Press "Enter" to skip to content

Shrine of decapitated heads suggests violence against foreigners in ancient Mexico

A mural from Teotihuacan depicts ritual preparations at the base of pyramids in the multiethnic city.  

Chronicle/Alamy Stock Photo

Fifteen hundred years ago, Mexico’s Teotihuacan was a multicultural metropolis, enlivened by the diverse dress, foods, and dialects of its immigrant groups. Artifacts show the city of more than 100,000 depended on a steady stream of foreigners, who brought skilled labor and exotic goods from across Mesoamerica. But after Teotihuacan faded, during a period of upheaval and uncertainty, locals may have turned against outsiders—and archaeologists now think they’ve found the decapitated heads to prove it.

The study is “a major contribution” to our understanding of migration in ancient Mesoamerica and violence following Teotihuacan’s collapse, says Sarah Clayton, an archaeologist at the University of Wisconsin, Madison, who was not involved in the research.

Ritual killing was part of political and religious life in ancient Mesoamerica. Rulers held mass sacrifices atop imposing monuments at the heart of urban centers, such as Teotihuacan’s Pyramid of the Feathered Serpent or the later Aztec Empire’s Templo Mayor in Tenochtitlan. The victims generally included locals, immigrants, and captive warriors.

But in 2007, while searching for ancient farms about 40 kilometers northeast of Mexico City, Arizona State University (ASU), Tempe, archaeologist Christopher Morehart discovered a different kind of sacrificial site: a humble patch of ground littered with bits of bone and pottery. Excavations revealed a shoddy limestone platform, packed with incense burners, deity figurines, and severed skulls from at least 180 individuals. The rest of the skeletons were missing—except for the topmost vertebrae, as well as some finger and toe bones tucked into eye sockets.

The unassuming shrine sat in a lagoon, about 15 kilometers west of the declining Teotihuacan. “Really in the middle of nowhere,” says Sofía Pacheco-Forés, an archaeologist at Hamline University. No pyramids or palaces loomed nearby. Yet radiocarbon dates attest that for more than 300 years, between 640 C.E. and 990 C.E., people returned to the spot to carry out mass killings. Based on the location of cuts in the bones, the victims suffered throat slitting, blood draining, and finally decapitation while facedown.

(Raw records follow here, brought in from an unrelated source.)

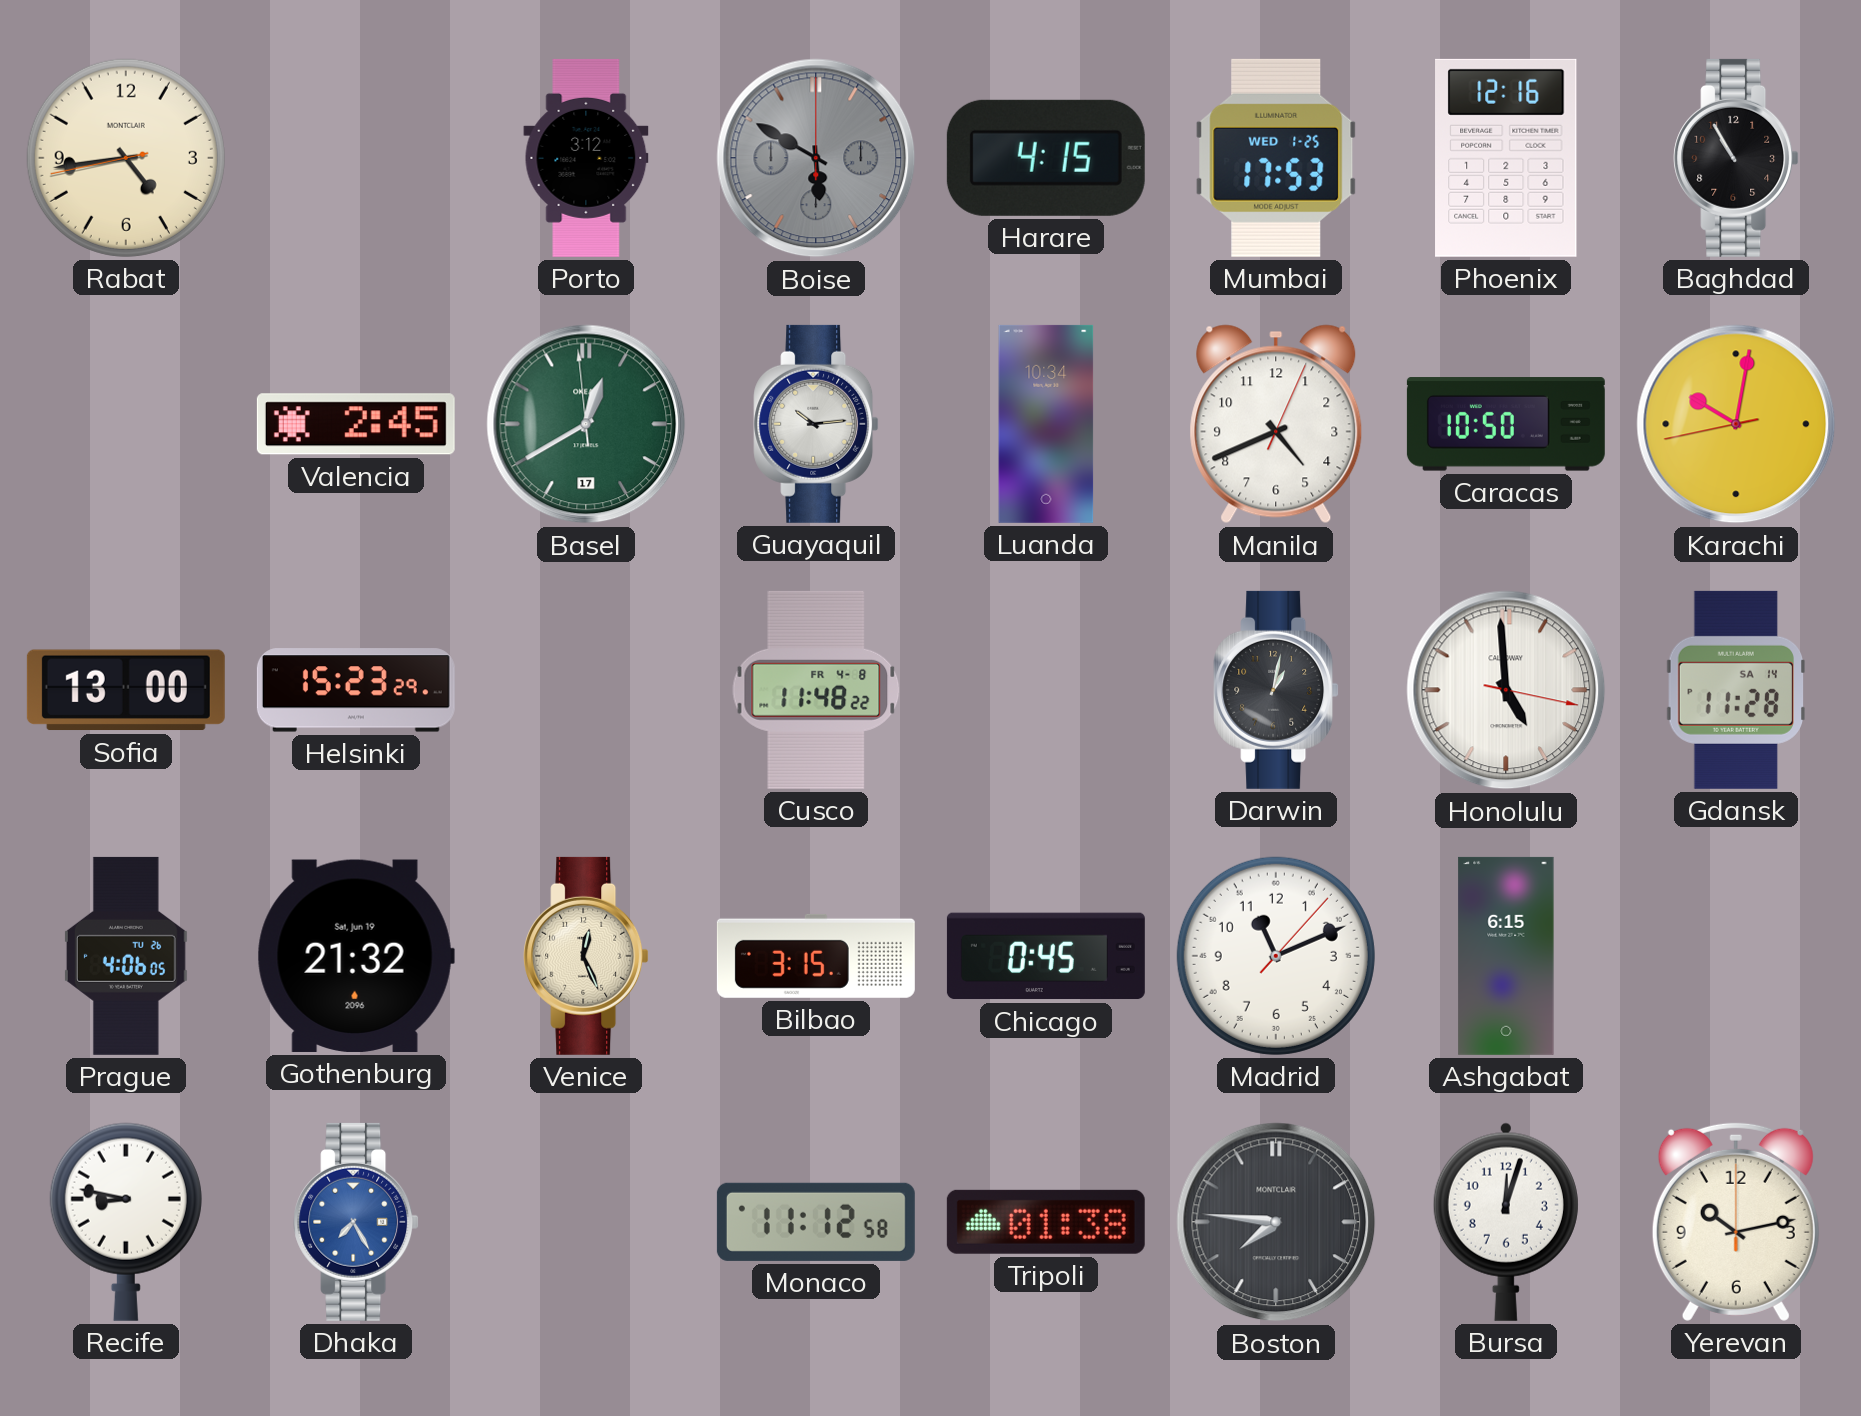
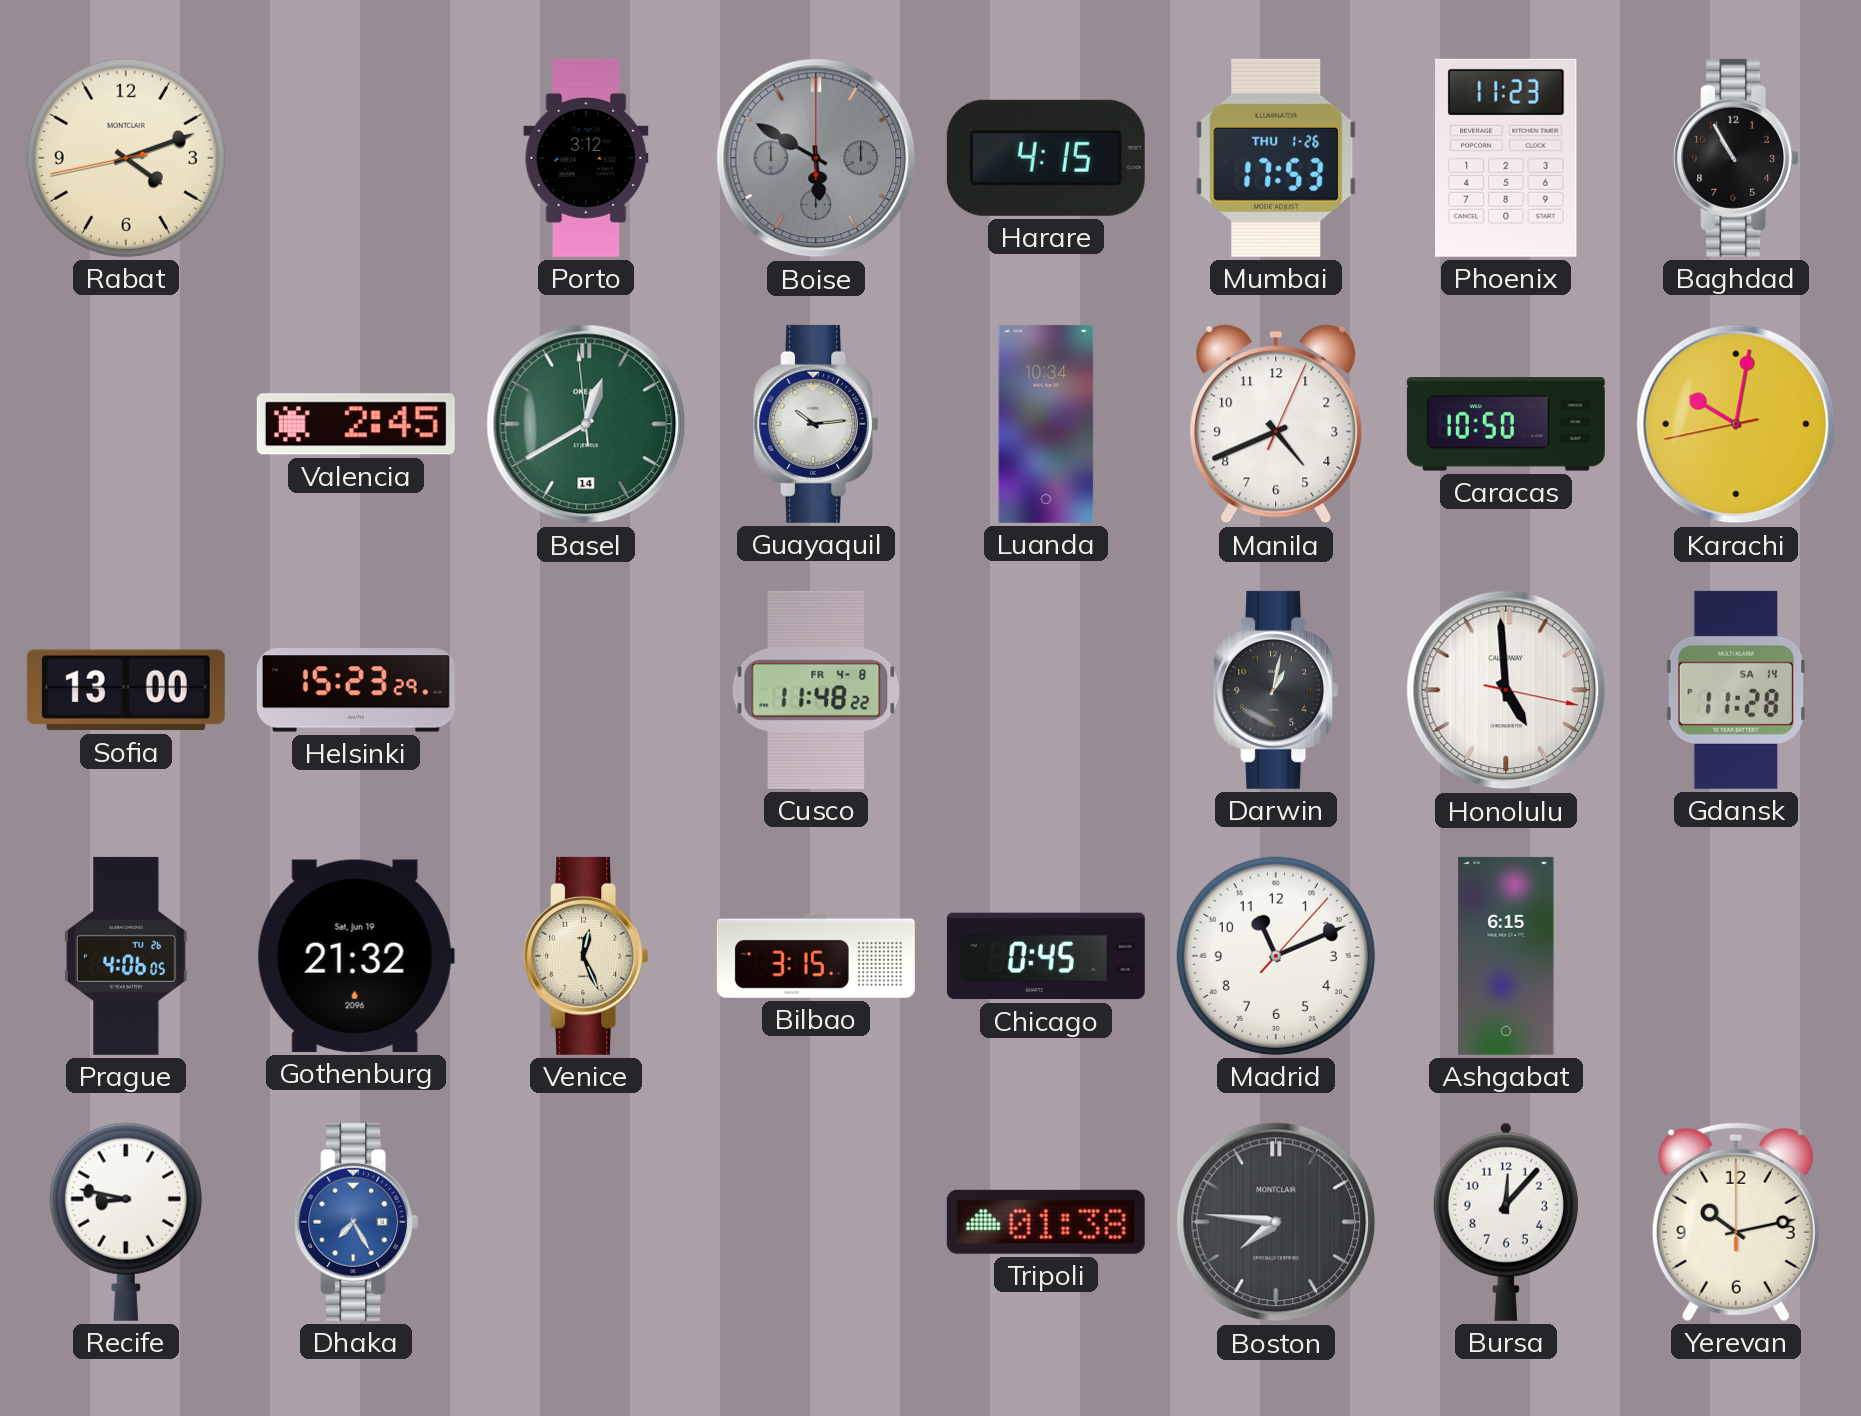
Rabat: 4:43 -> 4:11
Mumbai date: WED 1-25 -> THU 1-26
Phoenix: 12:16 -> 11:23
Basel date: 17 -> 14
Monaco: 11:12 -> none
Bursa: 12:03 -> 12:07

To figure out what had happened here, Pacheco-Forés, then a graduate student at ASU, teamed up with Morehart. Their team analyzed the teeth and bones of 73 victims, measuring strontium and oxygen isotope ratios. Those can reveal where a person was born and where they traveled throughout their life.

The data indicate roughly 70% of the sacrificial victims were immigrants or foreigners, the researchers report in a forthcoming issue of the Journal of Anthropological Archaeology. The individuals spent their early years in diverse regions of Mesoamerica, based on the isotopes in their first molars, which solidify by age 3. Meanwhile, their third molars, formed between ages 7 and 12, and bones, which incorporate isotopes throughout life, suggest they later moved to the highland basin that cradled Teotihuacan and neighboring hamlets. Some of the victims likely lived there for decades. Though most were adult men, at least 28 of the 180 total sacrifices were teens or grown women. So they probably were not captured soldiers. 

Previous isotope studies have shown roughly one-third of Teotihuacan city residents were immigrants. If the post-Teotihuacan population had a similar makeup, finding more than two-thirds migrants at the shrine suggests outsiders were targeted for sacrifice. Who did the killing—and why—remains unclear because no accompanying settlement or homes have been found.

The researchers suspect ordinary locals were responsible. According to Pacheco-Forés, the downfall of a powerful center like Teotihuacan—which likely happened several decades before the sacrifices began—may have bred mistrust and violence against outsiders. The sacrifices could still have been religious in nature—tributes to deities—but the choice of immigrant victims may have been driven by social anxieties.

Still, some experts are skeptical that foreigners were singled out for sacrifice. No one has looked at the isotopic makeup of nonsacrificial burials from this time and place, Clayton notes. So it’s possible foreigners simply comprised a sizable segment of the population, even larger than during Teotihuacan’s heyday.

It doesn’t make sense to compare this site with the general population of Teotihuacan or its largest killing events orchestrated by top rulers, adds archaeologist Linda Manzanilla of the National Autonomous University of Mexico, University City. She says a better comparison is a smaller sacrifice within a residential neighborhood of Teotihuacan, probably led by upper-class residents around 350 C.E. There, she found nearly the same proportion of migrants as was found at the new shrine site.

What’s more, isotopic differences may not align with past people’s identities and ethnic categories, cautions Nawa Sugiyama, an anthropologist at the University of California, Riverside. “How you interpret the [results] is very much contingent on how we define what local means and what foreigner means.”